→ **What is required**:
Can you transcribe every line of the entries below, character for character and in the same order?

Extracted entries
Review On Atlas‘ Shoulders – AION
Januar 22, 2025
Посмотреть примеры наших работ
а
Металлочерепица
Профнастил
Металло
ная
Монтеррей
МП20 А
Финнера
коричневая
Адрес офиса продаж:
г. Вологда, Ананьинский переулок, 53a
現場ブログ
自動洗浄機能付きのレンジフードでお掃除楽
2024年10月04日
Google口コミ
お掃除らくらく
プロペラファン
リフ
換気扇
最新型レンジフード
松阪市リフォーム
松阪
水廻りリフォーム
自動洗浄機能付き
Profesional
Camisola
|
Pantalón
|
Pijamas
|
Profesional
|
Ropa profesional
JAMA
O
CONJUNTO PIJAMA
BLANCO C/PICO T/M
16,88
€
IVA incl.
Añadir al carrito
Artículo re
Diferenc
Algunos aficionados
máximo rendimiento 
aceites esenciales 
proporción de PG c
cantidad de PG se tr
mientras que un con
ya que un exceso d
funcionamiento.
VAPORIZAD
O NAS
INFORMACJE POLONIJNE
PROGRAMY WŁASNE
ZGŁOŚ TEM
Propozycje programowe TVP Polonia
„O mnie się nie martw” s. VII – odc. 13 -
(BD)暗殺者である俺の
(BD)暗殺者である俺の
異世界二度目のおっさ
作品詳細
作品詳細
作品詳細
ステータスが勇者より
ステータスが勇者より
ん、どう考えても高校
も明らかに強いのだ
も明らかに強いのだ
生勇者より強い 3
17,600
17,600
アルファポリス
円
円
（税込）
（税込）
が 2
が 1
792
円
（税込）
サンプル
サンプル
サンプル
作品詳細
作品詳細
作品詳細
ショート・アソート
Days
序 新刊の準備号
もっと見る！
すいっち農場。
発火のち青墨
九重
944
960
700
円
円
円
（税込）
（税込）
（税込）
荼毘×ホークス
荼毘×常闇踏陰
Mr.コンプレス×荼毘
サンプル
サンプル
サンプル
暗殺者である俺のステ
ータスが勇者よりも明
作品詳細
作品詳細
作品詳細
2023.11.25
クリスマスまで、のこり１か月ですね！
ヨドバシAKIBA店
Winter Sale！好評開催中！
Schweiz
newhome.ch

→ **Expected answer**:
Review On Atlas‘ Shoulders – AION
Januar 22, 2025
Посмотреть примеры наших работ
а
Металлочерепица
Профнастил
Металло
ная
Монтеррей
МП20 А
Финнера
коричневая
Адрес офиса продаж:
г. Вологда, Ананьинский переулок, 53a
現場ブログ
自動洗浄機能付きのレンジフードでお掃除楽
2024年10月04日
Google口コミ
お掃除らくらく
プロペラファン
リフ
換気扇
最新型レンジフード
松阪市リフォーム
松阪
水廻りリフォーム
自動洗浄機能付き
Profesional
Camisola
|
Pantalón
|
Pijamas
|
Profesional
|
Ropa profesional
JAMA
O
CONJUNTO PIJAMA
BLANCO C/PICO T/M
16,88
€
IVA incl.
Añadir al carrito
Artículo re
Diferenc
Algunos aficionados
máximo rendimiento 
aceites esenciales 
proporción de PG c
cantidad de PG se tr
mientras que un con
ya que un exceso d
funcionamiento.
VAPORIZAD
O NAS
INFORMACJE POLONIJNE
PROGRAMY WŁASNE
ZGŁOŚ TEM
Propozycje programowe TVP Polonia
„O mnie się nie martw” s. VII – odc. 13 -
(BD)暗殺者である俺の
(BD)暗殺者である俺の
異世界二度目のおっさ
作品詳細
作品詳細
作品詳細
ステータスが勇者より
ステータスが勇者より
ん、どう考えても高校
も明らかに強いのだ
も明らかに強いのだ
生勇者より強い 3
17,600
17,600
アルファポリス
円
円
（税込）
（税込）
が 2
が 1
792
円
（税込）
サンプル
サンプル
サンプル
作品詳細
作品詳細
作品詳細
ショート・アソート
Days
序 新刊の準備号
もっと見る！
すいっち農場。
発火のち青墨
九重
944
960
700
円
円
円
（税込）
（税込）
（税込）
荼毘×ホークス
荼毘×常闇踏陰
Mr.コンプレス×荼毘
サンプル
サンプル
サンプル
暗殺者である俺のステ
ータスが勇者よりも明
作品詳細
作品詳細
作品詳細
2023.11.25
クリスマスまで、のこり１か月ですね！
ヨドバシAKIBA店
Winter Sale！好評開催中！
Schweiz
newhome.ch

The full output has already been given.